WHAT IS EXPECTED >> Would you please retype, exactly, the lines of the listing below between the line with "electrónico, pero resulta" and the line with "üretmediğini belirtti.", inclusive?

RECORDS TO PROCESS >>
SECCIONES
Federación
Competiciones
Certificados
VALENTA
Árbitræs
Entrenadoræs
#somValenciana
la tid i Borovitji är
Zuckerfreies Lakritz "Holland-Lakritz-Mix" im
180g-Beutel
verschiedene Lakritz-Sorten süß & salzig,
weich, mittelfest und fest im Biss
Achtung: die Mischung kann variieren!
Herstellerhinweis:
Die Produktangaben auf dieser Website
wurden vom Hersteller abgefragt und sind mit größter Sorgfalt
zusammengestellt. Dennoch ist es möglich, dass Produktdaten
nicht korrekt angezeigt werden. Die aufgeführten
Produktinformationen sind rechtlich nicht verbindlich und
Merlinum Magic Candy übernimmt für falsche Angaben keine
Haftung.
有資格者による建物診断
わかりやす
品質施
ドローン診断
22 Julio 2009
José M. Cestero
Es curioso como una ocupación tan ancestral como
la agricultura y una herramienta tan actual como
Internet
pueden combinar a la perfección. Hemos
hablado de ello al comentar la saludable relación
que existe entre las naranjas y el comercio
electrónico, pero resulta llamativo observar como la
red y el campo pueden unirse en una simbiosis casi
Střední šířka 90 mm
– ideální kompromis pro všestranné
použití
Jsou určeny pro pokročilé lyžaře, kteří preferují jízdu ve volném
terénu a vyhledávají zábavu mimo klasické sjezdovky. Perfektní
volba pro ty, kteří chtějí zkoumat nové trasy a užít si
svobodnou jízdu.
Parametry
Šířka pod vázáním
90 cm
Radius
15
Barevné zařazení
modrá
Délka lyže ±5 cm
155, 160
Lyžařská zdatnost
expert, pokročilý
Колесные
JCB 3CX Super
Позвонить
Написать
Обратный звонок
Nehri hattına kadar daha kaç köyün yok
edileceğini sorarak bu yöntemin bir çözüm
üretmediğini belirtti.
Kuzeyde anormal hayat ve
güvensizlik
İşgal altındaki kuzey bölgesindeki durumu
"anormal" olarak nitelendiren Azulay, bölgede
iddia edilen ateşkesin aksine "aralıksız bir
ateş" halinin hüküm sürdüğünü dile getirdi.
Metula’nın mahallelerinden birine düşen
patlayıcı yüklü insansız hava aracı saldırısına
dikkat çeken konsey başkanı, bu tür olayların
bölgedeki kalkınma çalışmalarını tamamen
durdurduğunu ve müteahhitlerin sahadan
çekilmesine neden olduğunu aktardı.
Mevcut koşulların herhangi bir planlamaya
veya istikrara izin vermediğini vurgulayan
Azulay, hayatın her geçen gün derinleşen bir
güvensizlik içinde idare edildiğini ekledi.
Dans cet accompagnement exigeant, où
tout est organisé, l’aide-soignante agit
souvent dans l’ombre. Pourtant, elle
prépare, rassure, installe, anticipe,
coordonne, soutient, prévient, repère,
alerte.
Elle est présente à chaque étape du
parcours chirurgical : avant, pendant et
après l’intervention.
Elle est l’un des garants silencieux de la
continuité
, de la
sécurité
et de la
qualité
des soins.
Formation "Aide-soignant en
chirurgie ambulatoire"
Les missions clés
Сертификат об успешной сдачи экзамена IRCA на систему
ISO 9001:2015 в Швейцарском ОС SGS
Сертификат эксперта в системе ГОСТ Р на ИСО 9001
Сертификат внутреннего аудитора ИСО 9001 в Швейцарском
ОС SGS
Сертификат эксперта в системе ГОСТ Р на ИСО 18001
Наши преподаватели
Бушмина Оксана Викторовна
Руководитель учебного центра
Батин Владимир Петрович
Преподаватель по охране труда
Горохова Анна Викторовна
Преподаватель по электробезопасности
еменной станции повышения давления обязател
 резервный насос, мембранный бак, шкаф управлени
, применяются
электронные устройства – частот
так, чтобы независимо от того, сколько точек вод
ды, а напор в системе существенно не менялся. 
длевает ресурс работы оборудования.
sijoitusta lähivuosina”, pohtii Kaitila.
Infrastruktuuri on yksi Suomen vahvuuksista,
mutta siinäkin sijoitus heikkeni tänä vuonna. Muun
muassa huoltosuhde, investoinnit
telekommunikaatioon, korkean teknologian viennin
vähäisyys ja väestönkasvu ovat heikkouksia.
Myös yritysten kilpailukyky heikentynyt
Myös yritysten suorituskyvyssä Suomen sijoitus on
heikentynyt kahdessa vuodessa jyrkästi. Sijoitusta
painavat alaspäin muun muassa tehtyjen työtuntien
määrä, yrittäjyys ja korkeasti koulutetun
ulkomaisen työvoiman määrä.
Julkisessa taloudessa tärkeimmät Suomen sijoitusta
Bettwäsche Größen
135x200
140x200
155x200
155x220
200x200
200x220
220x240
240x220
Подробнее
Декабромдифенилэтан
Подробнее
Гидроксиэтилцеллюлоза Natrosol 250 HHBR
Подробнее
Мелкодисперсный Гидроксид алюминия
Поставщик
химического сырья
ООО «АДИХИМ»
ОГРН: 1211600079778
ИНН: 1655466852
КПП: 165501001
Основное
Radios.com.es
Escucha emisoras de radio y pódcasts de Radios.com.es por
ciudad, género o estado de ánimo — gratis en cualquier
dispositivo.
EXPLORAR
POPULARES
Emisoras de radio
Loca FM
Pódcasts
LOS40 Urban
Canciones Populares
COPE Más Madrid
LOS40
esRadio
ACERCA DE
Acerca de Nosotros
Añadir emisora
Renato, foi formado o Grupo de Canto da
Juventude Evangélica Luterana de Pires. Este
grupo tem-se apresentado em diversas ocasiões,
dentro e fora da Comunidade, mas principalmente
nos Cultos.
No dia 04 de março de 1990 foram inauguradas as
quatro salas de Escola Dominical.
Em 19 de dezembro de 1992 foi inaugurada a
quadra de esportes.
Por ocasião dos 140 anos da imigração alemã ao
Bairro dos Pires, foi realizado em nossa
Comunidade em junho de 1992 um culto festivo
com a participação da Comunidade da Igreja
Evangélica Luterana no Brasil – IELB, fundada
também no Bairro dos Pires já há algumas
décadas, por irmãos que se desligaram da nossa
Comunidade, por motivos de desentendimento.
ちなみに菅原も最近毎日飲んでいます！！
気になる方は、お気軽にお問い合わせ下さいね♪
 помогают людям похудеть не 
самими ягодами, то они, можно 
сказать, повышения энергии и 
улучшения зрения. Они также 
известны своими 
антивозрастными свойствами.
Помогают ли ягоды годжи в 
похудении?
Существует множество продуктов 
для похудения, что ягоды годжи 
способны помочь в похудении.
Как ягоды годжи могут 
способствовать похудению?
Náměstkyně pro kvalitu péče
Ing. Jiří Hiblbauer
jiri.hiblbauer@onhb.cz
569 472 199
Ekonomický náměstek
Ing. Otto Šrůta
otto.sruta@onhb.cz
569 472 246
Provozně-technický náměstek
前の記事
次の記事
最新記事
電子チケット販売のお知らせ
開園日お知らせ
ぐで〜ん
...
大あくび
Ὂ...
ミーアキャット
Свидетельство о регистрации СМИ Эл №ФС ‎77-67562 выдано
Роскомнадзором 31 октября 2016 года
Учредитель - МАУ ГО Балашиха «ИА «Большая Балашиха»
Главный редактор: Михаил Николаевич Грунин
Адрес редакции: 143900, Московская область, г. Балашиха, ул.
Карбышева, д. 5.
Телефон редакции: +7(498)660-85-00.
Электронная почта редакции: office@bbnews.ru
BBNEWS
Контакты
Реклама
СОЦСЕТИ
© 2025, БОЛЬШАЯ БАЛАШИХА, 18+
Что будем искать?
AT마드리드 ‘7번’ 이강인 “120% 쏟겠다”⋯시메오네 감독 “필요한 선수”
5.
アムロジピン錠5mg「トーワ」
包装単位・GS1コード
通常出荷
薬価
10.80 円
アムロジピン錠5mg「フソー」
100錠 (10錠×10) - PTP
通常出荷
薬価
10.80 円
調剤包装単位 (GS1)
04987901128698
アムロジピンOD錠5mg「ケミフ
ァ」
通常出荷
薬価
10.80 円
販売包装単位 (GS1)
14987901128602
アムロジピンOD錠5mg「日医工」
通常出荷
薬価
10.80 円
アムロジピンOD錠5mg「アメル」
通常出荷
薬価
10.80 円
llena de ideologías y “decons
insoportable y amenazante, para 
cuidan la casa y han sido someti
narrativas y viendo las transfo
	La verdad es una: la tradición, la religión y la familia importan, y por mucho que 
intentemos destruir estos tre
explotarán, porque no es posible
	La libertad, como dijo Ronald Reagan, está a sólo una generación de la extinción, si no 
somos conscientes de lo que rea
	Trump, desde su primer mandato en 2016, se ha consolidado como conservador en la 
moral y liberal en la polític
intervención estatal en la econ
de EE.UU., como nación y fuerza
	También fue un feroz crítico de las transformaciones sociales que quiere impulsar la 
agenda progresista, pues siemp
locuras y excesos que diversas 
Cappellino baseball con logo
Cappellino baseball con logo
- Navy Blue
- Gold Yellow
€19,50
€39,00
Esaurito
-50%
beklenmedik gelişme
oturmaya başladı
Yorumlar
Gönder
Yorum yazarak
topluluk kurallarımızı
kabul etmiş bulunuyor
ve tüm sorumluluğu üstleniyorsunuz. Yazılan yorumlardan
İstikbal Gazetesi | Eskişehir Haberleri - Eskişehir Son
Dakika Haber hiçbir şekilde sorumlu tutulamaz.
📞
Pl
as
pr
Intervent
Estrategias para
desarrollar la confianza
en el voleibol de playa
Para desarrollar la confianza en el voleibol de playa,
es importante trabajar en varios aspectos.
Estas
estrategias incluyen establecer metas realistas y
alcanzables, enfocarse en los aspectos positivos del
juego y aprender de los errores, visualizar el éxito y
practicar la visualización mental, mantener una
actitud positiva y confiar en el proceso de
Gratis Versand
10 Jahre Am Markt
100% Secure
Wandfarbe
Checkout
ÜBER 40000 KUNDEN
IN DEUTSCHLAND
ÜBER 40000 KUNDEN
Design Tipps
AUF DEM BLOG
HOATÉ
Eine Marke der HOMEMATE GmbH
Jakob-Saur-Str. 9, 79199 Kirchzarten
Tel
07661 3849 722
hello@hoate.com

ANSWER TO THE PROBLEM >>
electrónico, pero resulta llamativo observar como la
red y el campo pueden unirse en una simbiosis casi
Střední šířka 90 mm
– ideální kompromis pro všestranné
použití
Jsou určeny pro pokročilé lyžaře, kteří preferují jízdu ve volném
terénu a vyhledávají zábavu mimo klasické sjezdovky. Perfektní
volba pro ty, kteří chtějí zkoumat nové trasy a užít si
svobodnou jízdu.
Parametry
Šířka pod vázáním
90 cm
Radius
15
Barevné zařazení
modrá
Délka lyže ±5 cm
155, 160
Lyžařská zdatnost
expert, pokročilý
Колесные
JCB 3CX Super
Позвонить
Написать
Обратный звонок
Nehri hattına kadar daha kaç köyün yok
edileceğini sorarak bu yöntemin bir çözüm
üretmediğini belirtti.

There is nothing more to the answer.